Pourquoi célébrer ces victoires est essentiel
La violence conjugale, qu'elle soit physique, psychologique, verbale ou économique, a souvent pour effet de détruire l'estime de soi. La victime peut en venir à douter de sa capacité à prendre des décisions, à se faire confiance, voire à mériter une vie meilleure.
Célébrer chaque petite victoire permet de :
- Reconstruire la confiance en soi, étape par étape
- Casser le sentiment d'échec permanent souvent instauré par l'agresseur
- Créer une dynamique positive, où chaque succès en appelle un autre
- Redonner du sens à ses propres choix, après une longue période où ceux-ci étaient contrôlés ou niés
Il peut être utile de tenir un journal, même très simple, où l'on note chaque jour une chose accomplie, aussi petite soit-elle. Ce document devient, avec le temps, une preuve tangible du chemin parcouru.
L'importance d'un accompagnement professionnel
La méthode des petits pas ne remplace pas un accompagnement par des professionnels formés aux violences conjugales : psychologues, associations spécialisées, travailleurs sociaux. Ces derniers peuvent aider à identifier les micro-objectifs les plus adaptés à chaque situation, en tenant compte du niveau de danger et des ressources disponibles.
Il est également important de rappeler que la sécurité prime toujours. Certaines étapes, comme quitter le domicile, doivent être préparées avec soin, idéalement avec l'aide d'une association ou des forces de l'ordre, notamment lorsque le danger est immédiat.

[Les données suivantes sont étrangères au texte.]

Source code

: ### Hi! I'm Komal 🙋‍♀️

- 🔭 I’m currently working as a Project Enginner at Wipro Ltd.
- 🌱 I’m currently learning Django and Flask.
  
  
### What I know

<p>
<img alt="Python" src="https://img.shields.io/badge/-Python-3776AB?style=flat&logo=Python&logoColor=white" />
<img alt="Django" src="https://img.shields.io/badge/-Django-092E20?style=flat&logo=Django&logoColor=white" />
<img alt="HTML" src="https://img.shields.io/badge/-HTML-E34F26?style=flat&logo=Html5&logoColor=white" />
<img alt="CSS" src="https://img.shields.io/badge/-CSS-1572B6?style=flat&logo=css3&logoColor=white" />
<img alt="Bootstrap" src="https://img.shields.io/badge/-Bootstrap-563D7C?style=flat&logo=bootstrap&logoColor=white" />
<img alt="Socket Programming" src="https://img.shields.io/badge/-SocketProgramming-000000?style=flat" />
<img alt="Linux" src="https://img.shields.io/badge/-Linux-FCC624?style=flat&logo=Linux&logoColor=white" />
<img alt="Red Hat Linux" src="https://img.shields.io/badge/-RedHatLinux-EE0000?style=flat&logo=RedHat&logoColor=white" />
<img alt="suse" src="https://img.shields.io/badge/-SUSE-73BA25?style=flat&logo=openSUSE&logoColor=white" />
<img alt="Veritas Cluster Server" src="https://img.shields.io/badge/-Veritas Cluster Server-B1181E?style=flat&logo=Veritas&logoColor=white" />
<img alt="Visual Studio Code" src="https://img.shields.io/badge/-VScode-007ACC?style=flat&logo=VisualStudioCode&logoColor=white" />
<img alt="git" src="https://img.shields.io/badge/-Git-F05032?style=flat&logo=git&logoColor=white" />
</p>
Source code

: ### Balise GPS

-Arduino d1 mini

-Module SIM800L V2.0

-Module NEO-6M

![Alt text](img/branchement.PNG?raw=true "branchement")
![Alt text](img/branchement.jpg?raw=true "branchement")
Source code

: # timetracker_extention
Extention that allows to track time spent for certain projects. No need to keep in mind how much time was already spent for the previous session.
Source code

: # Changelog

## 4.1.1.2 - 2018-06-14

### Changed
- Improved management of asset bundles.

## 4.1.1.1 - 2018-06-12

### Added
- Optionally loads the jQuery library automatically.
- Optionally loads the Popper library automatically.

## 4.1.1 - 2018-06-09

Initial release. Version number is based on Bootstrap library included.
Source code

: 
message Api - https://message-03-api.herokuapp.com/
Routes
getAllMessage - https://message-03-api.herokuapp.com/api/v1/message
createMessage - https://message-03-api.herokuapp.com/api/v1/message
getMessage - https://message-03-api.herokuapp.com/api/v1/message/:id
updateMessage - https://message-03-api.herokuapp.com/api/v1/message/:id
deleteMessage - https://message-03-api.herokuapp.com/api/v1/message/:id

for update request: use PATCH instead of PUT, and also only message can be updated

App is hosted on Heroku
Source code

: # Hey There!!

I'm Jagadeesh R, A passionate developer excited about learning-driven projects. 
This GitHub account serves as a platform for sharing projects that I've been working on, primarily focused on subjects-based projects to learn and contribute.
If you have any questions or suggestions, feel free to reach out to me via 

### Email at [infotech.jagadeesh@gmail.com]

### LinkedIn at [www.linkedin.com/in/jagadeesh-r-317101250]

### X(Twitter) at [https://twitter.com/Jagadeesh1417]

Un chemin non linéaire, et c'est normal
Il est fréquent de faire "deux pas en avant, un pas en arrière". Retourner vers son conjoint après une tentative de départ ne signifie pas un échec : cela fait souvent partie intégrante du processus de sortie de l'emprise. Ce qui compte, c'est de continuer à avancer sur la durée, sans se juger sur les moments de recul.

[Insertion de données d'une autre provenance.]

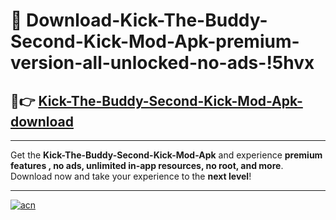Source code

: # 🤖 Download-Kick-The-Buddy-Second-Kick-Mod-Apk-premium-version-all-unlocked-no-ads-!5hvx

## 🚀👉 [Kick-The-Buddy-Second-Kick-Mod-Apk-download](https://happymood.pages.dev?q=Kick+The+Buddy+Second+Kick+Mod+Apk&ref=5hvx)

---

Get the **Kick-The-Buddy-Second-Kick-Mod-Apk** and experience **premium features , no ads, unlimited in-app resources, no root, and more**. Download now and take your experience to the **next level**!

---

[![acn](https://i.imgur.com/s9jy2pZ.png)](https://happymood.pages.dev?q=Kick+The+Buddy+Second+Kick+Mod+Apk&ref=5hvx)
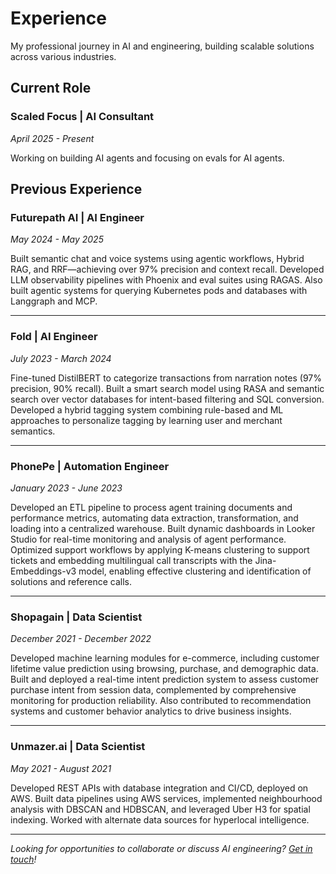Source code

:# Experience

My professional journey in AI and engineering, building scalable solutions across various industries.

## Current Role

### **Scaled Focus** | AI Consultant
*April 2025 - Present*

Working on building AI agents and focusing on evals for AI agents.

## Previous Experience

### **Futurepath AI** | AI Engineer
*May 2024 - May 2025*

Built semantic chat and voice systems using agentic workflows, Hybrid RAG, and RRF—achieving over 97% precision and context recall. Developed LLM observability pipelines with Phoenix and eval suites using RAGAS. Also built agentic systems for querying Kubernetes pods and databases with Langgraph and MCP.

---

### **Fold** | AI Engineer
*July 2023 - March 2024*

Fine-tuned DistilBERT to categorize transactions from narration notes (97% precision, 90% recall). Built a smart search model using RASA and semantic search over vector databases for intent-based filtering and SQL conversion. Developed a hybrid tagging system combining rule-based and ML approaches to personalize tagging by learning user and merchant semantics.


---

### **PhonePe** | Automation Engineer
*January 2023 - June 2023*

Developed an ETL pipeline to process agent training documents and performance metrics, automating data extraction, transformation, and loading into a centralized warehouse. Built dynamic dashboards in Looker Studio for real-time monitoring and analysis of agent performance. Optimized support workflows by applying K-means clustering to support tickets and embedding multilingual call transcripts with the Jina-Embeddings-v3 model, enabling effective clustering and identification of solutions and reference calls.


---

### **Shopagain** | Data Scientist
*December 2021 - December 2022*

Developed machine learning modules for e-commerce, including customer lifetime value prediction using browsing, purchase, and demographic data. Built and deployed a real-time intent prediction system to assess customer purchase intent from session data, complemented by comprehensive monitoring for production reliability. Also contributed to recommendation systems and customer behavior analytics to drive business insights.


---

### **Unmazer.ai** | Data Scientist
*May 2021 - August 2021*

Developed REST APIs with database integration and CI/CD, deployed on AWS. Built data pipelines using AWS services, implemented neighbourhood analysis with DBSCAN and HDBSCAN, and leveraged Uber H3 for spatial indexing. Worked with alternate data sources for hyperlocal intelligence.

---

*Looking for opportunities to collaborate or discuss AI engineering? [Get in touch](contact.md)!*
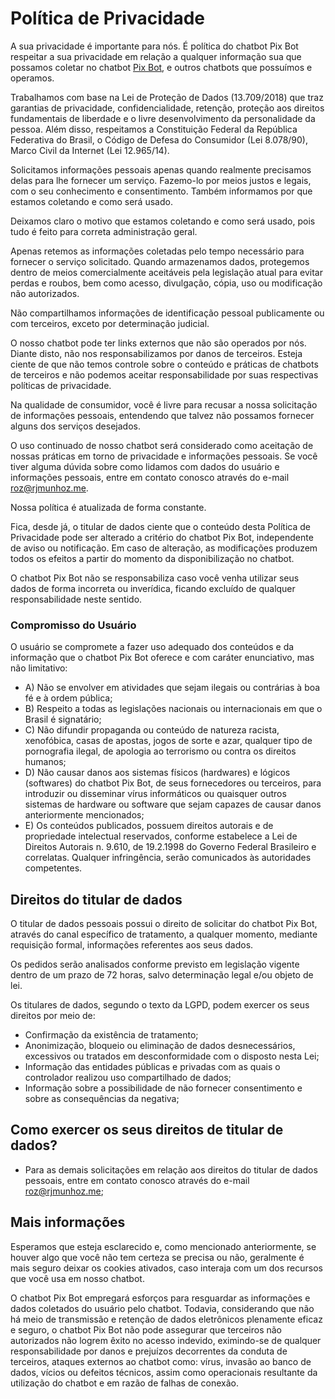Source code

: # Política de Privacidade

A sua privacidade é importante para nós. É política do chatbot Pix Bot respeitar a sua privacidade em relação a qualquer
informação sua que possamos coletar no chatbot [Pix Bot](https://t.me/amandapixbot), e outros chatbots que possuímos e
operamos.

Trabalhamos com base na Lei de Proteção de Dados (13.709/2018) que traz garantias de privacidade, confidencialidade,
retenção, proteção aos direitos fundamentais de liberdade e o livre desenvolvimento da personalidade da pessoa. Além
disso, respeitamos a Constituição Federal da República Federativa do Brasil, o Código de Defesa do Consumidor (Lei
8.078/90), Marco Civil da Internet (Lei 12.965/14).

Solicitamos informações pessoais apenas quando realmente precisamos delas para lhe fornecer um serviço. Fazemo-lo por
meios justos e legais, com o seu conhecimento e consentimento. Também informamos por que estamos coletando e como será
usado.

Deixamos claro o motivo que estamos coletando e como será usado, pois tudo é feito para correta administração geral.

Apenas retemos as informações coletadas pelo tempo necessário para fornecer o serviço solicitado. Quando armazenamos
dados, protegemos dentro de meios comercialmente aceitáveis pela legislação atual para evitar perdas e roubos, bem como
acesso, divulgação, cópia, uso ou modificação não autorizados.

Não compartilhamos informações de identificação pessoal publicamente ou com terceiros, exceto por determinação judicial.

O nosso chatbot pode ter links externos que não são operados por nós. Diante disto, não nos responsabilizamos por danos
de terceiros. Esteja ciente de que não temos controle sobre o conteúdo e práticas de chatbots de terceiros e não podemos
aceitar responsabilidade por suas respectivas políticas de privacidade.

Na qualidade de consumidor, você é livre para recusar a nossa solicitação de informações pessoais, entendendo que talvez
não possamos fornecer alguns dos serviços desejados.

O uso continuado de nosso chatbot será considerado como aceitação de nossas práticas em torno de privacidade e
informações pessoais. Se você tiver alguma dúvida sobre como lidamos com dados do usuário e informações pessoais, entre
em contato conosco através do e-mail roz@rjmunhoz.me.

Nossa política é atualizada de forma constante.

Fica, desde já, o titular de dados ciente que o conteúdo desta Política de Privacidade pode ser alterado a critério do
chatbot Pix Bot, independente de aviso ou notificação. Em caso de alteração, as modificações produzem todos os efeitos a
partir do momento da disponibilização no chatbot.

O chatbot Pix Bot não se responsabiliza caso você venha utilizar seus dados de forma incorreta ou inverídica, ficando
excluído de qualquer responsabilidade neste sentido.

### Compromisso do Usuário

O usuário se compromete a fazer uso adequado dos conteúdos e da informação que o chatbot Pix Bot oferece e com caráter
enunciativo, mas não limitativo:

- A) Não se envolver em atividades que sejam ilegais ou contrárias à boa fé e à ordem pública;
- B) Respeito a todas as legislações nacionais ou internacionais em que o Brasil é signatário;
- C) Não difundir propaganda ou conteúdo de natureza racista, xenofóbica, casas de apostas, jogos de sorte e azar,
  qualquer tipo de pornografia ilegal, de apologia ao terrorismo ou contra os direitos humanos;
- D) Não causar danos aos sistemas físicos (hardwares) e lógicos (softwares) do chatbot Pix Bot, de seus fornecedores ou
  terceiros, para introduzir ou disseminar vírus informáticos ou quaisquer outros sistemas de hardware ou software que
  sejam capazes de causar danos anteriormente mencionados;
- E) Os conteúdos publicados, possuem direitos autorais e de propriedade intelectual reservados, conforme estabelece a
  Lei de Direitos Autorais n. 9.610, de 19.2.1998 do Governo Federal Brasileiro e correlatas. Qualquer infringência,
  serão comunicados às autoridades competentes.

## Direitos do titular de dados

O titular de dados pessoais possui o direito de solicitar do chatbot Pix Bot, através do canal específico de tratamento,
a qualquer momento, mediante requisição formal, informações referentes aos seus dados.

Os pedidos serão analisados conforme previsto em legislação vigente dentro de um prazo de 72 horas, salvo determinação
legal e/ou objeto de lei.

Os titulares de dados, segundo o texto da LGPD, podem exercer os seus direitos por meio de:

- Confirmação da existência de tratamento;
- Anonimização, bloqueio ou eliminação de dados desnecessários, excessivos ou tratados em desconformidade com o disposto
  nesta Lei;
- Informação das entidades públicas e privadas com as quais o controlador realizou uso compartilhado de dados;
- Informação sobre a possibilidade de não fornecer consentimento e sobre as consequências da negativa;

## Como exercer os seus direitos de titular de dados?

- Para as demais solicitações em relação aos direitos do titular de dados pessoais, entre em contato conosco através do
  e-mail roz@rjmunhoz.me;

## Mais informações

Esperamos que esteja esclarecido e, como mencionado anteriormente, se houver algo que você não tem certeza se precisa ou
não, geralmente é mais seguro deixar os cookies ativados, caso interaja com um dos recursos que você usa em nosso
chatbot.

O chatbot Pix Bot empregará esforços para resguardar as informações e dados coletados do usuário pelo chatbot. Todavia,
considerando que não há meio de transmissão e retenção de dados eletrônicos plenamente eficaz e seguro, o chatbot Pix
Bot não pode assegurar que terceiros não autorizados não logrem êxito no acesso indevido, eximindo-se de qualquer
responsabilidade por danos e prejuízos decorrentes da conduta de terceiros, ataques externos ao chatbot como: vírus,
invasão ao banco de dados, vícios ou defeitos técnicos, assim como operacionais resultante da utilização do chatbot e em
razão de falhas de conexão.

La bienveillance envers soi-même est ici essentielle. Se traiter avec la même patience et le même respect que l'on aurait envers un proche dans la même situation permet de tenir sur la durée, sans s'épuiser émotionnellement.
Ressources et aide
Si vous êtes concerné(e) par des violences conjugales, sachez que vous n'êtes pas seul(e) et que des professionnels sont là pour vous écouter, vous informer et vous accompagner, à votre rythme.

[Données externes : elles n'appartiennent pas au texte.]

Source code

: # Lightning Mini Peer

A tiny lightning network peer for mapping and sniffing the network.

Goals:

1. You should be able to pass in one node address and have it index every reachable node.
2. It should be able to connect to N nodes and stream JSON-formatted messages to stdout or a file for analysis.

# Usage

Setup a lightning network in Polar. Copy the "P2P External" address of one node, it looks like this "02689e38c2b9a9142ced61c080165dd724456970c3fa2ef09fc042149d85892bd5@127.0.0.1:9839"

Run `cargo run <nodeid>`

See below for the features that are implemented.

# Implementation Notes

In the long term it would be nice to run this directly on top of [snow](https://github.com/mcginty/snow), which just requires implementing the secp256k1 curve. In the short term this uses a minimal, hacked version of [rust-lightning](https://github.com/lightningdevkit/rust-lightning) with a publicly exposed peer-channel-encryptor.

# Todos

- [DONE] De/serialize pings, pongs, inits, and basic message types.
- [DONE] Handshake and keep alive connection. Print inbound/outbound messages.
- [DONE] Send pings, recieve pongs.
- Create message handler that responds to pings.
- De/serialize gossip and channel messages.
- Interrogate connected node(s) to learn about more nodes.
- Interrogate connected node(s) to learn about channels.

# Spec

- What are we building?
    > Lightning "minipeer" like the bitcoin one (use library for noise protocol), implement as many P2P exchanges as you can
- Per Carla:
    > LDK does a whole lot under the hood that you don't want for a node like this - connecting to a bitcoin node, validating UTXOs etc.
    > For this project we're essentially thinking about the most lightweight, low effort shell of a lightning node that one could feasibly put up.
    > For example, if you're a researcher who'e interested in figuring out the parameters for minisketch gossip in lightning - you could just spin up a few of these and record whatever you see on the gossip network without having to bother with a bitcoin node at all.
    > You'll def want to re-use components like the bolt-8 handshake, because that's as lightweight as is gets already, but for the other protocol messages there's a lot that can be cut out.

- 3919 — Violences Femmes Info, numéro national d'écoute gratuit et anonyme, accessible 24h/24 et 7j/7
- Le 17 ou le 112 en cas de danger immédiat
- arretonslesviolences.gouv.fr — plateforme officielle du gouvernement français, avec chat en ligne disponible
- Fédération Nationale Solidarité Femmes (FNSF) — réseau associatif proposant écoute, hébergement et accompagnement juridique
- Numéro d'urgence pour les personnes sourdes et malentendantes : 114 par SMS
Chaque petit pas que vous faites compte. Vous méritez d'avancer vers l'autonomie et la sérénité, à votre propre rythme, entouré(e) et soutenu(e).